Sure but I don't know what to do after
you need to find the limit of g(x) when x->a
so see if the limit of (x^2-a^2)/(x-a) as x->a is equal to g(a) = 8
in order to find the limit of (x^2-a^2)/(x-a) as x->a use my hint.
[continuous means lim g(x) as x->a = g(a) ]
@neonpolarbears are you there ?
sorry i'm trying to work out the problem but it's just not making sense
have you calculated the limit of (x^2-a^2)/(x-a) as x->a ?
what did you get ?
does that get factored and cancelled?
yes x-a will cancel
(x^2-a^2)/(x-a) = (x-a)(x+a)/(x-a) = x+a what is the limit of x+a as x->a ?
so now we have lim g(x) as x->a = 2a and we need (for continuity) that this limit will be equal to g(a) which is 8. so what is a then for g(x) to be continuous ?
i'm so lost..
i have no idea how you got x to be approaching a
ok, continuous function at a point x=a satisfies the condition: lim g(x) as x->a = g(a) understand so far ?
this is the definition of continuous
tbh, constantly rewriting "the lim of so and so" just confuses me
is there a way to solve it without formally writing everything?
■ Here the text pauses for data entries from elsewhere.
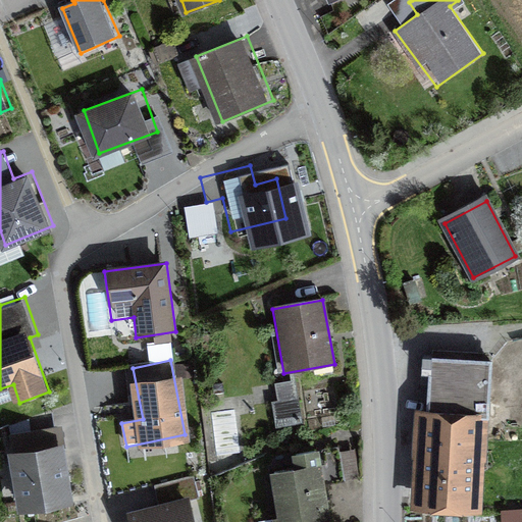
[(417,493),(469,506),(475,398),(423,394),(417,493)]
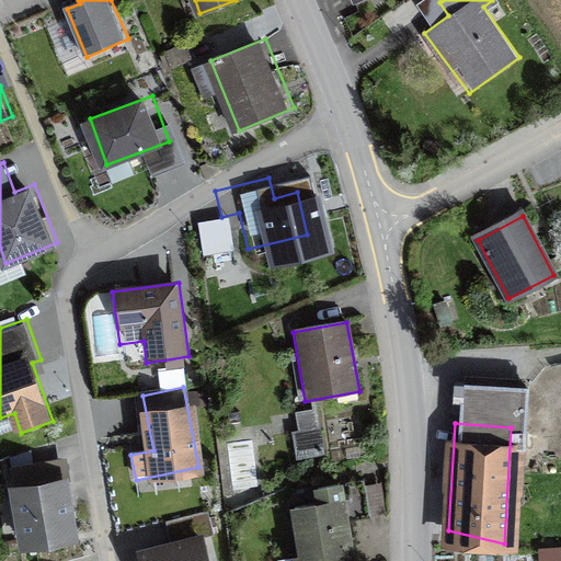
[(19,548),(79,537),(65,459),(4,470),(19,548)]
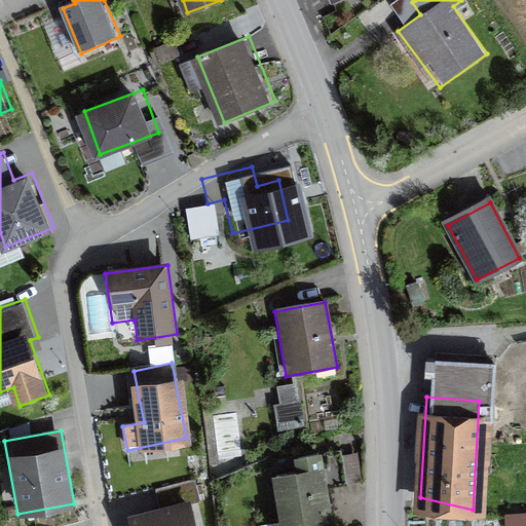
[(272,478),(279,525),(332,525),(323,454),(292,458),(294,475),(272,478)]
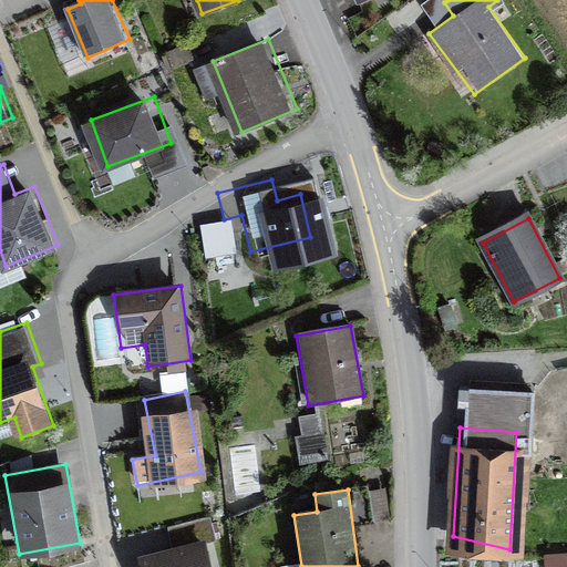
[(174,552),(142,562),(143,566),(205,566),(198,544),(216,538),(208,516),(167,529),(174,552)]
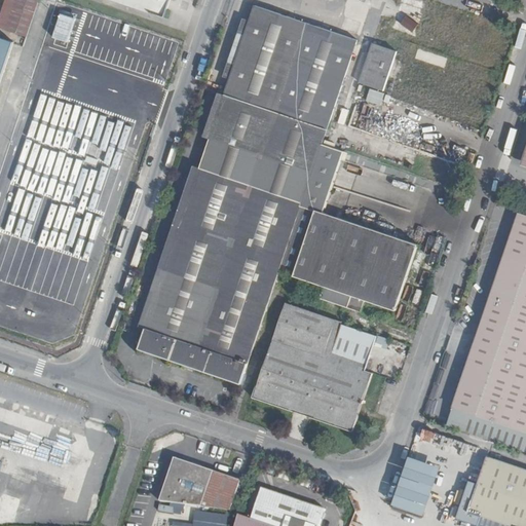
[(0,27),(27,36),(38,0),(4,0),(0,13),(0,27)]
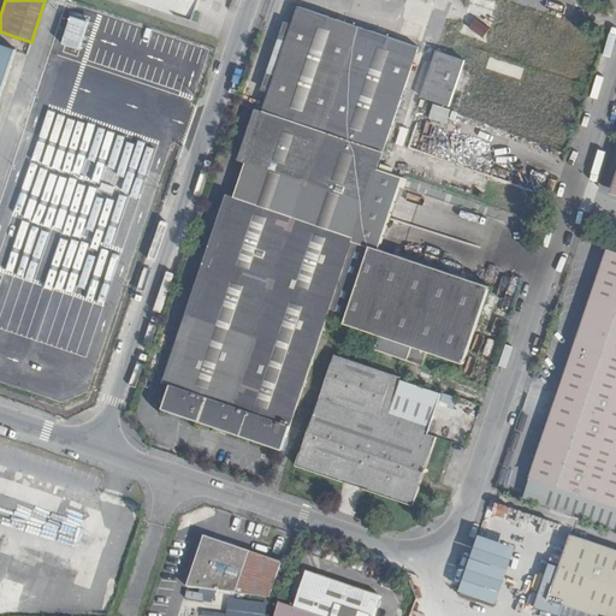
[(105,0),(188,29),(197,0),(105,0)]
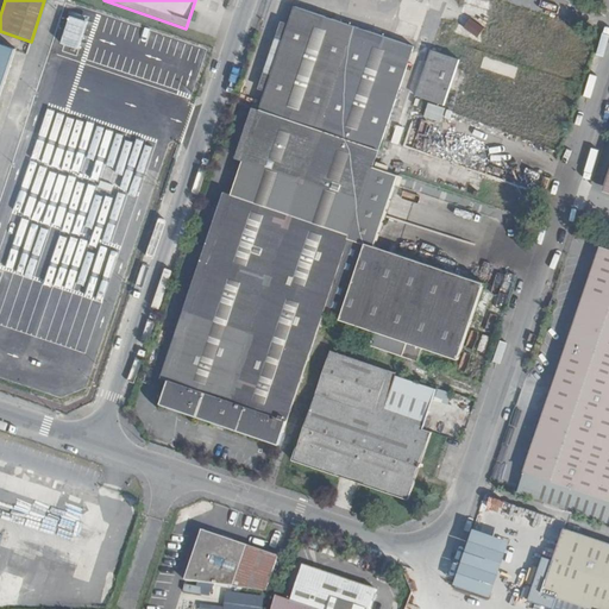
[(258,112),(376,154),(412,48),(295,7),(258,112)]
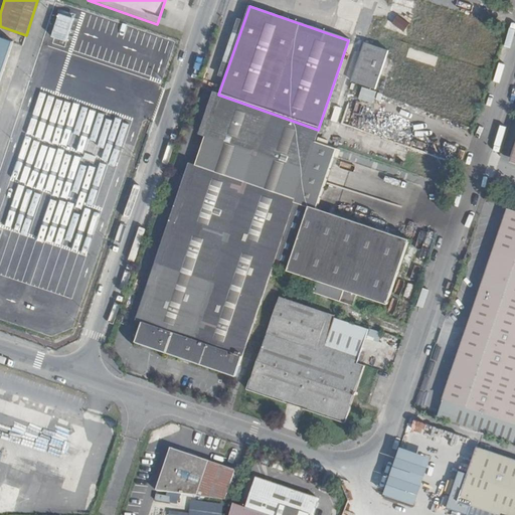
[(59,12),(51,36),(67,41),(75,18),(59,12)]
now lim g(x) as x->a = lim (x^2-a^2)/(x-a) as x->a = and as you said = 2a
this is what is mean when i write lim of something as x goes to something
i can understand it, just all the letters get overwhelming :/
im sorry for that :( i will write it
idk what you mean by 2a=g(a)=8
we found that limg(x) = 2a x->a right ? so now accroding to the definition for g(x) to be continuous limg(x) = g(a) x->a so we need 2a = g(a) but g(a) = 8 ( it is given in the question) so 2a = 8
then just solve for a?
sorry that took a long time - this is frustrating
but 2a=8 is not the important part as you know I hope you understand the procedure
if you have another question and you want to do it together ill be happy to help
(and im sorry for my english)